See Sales/Cost for tiers, pricing, and bulk options.

Enterprise: contact your admin

Non-admin Enterprise users go through their org's admin for additional tokens.

For step-by-step instructions on subscription changes inside the platform, see Subscription Management.

Tokens reset monthly, no rollover: Both Inference and Training balances refresh on the first of each month. Unused tokens do not carry forward — what you don't spend is gone. Plan ingestion-heavy work (Dataset and Workbook builds) early in the month so you have headroom for inference work later.

---------------- ## Gotchas

Things that bite users

No rollover. Unused tokens at month-end are forfeit. If you're consistently leaving tokens on the table, you're on a higher plan than you need; if you're consistently running out, you're on a lower one.

Compare doubles your spend. Every prompt in Model Compare goes to two models. Useful for decisions, expensive as a daily driver.

Flagship models cost meaningfully more per token. A "what's the capital of France" answered by a flagship reasoning model is wasteful. Match the model tier to the difficulty of the work.

Long conversations grow expensive. Every turn in a chat sends the prior history along as context.
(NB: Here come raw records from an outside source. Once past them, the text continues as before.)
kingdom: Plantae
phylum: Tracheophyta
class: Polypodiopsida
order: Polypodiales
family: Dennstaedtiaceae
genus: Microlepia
A 50-turn chat costs more per send than a fresh one. Start a new chat when the topic shifts.

RAG retrievals add to the prompt. Datasets and Workbooks pull in retrieved chunks on every query. Big retrievals are useful but not free.

Agentic flows can fan out. One prompt to a Deep Agent or MCP-enabled chat can become many internal model calls. Inspect what the agent is doing if your spend looks higher than expected.

Workbook ingestion is a one-time training-token cost; querying is ongoing inference. Don't confuse the two when forecasting a Workbook's lifetime cost.

Persona length is a per-message tax. A multi-paragraph persona ships with every prompt. Trim what you don't need.

Spend deliberately: The platform gives you the same currency across every model and every feature. Knowing where each token goes — chat, ingestion, agentic fan-out, Compare doubling — is how you keep the monthly burn predictable and the work productive.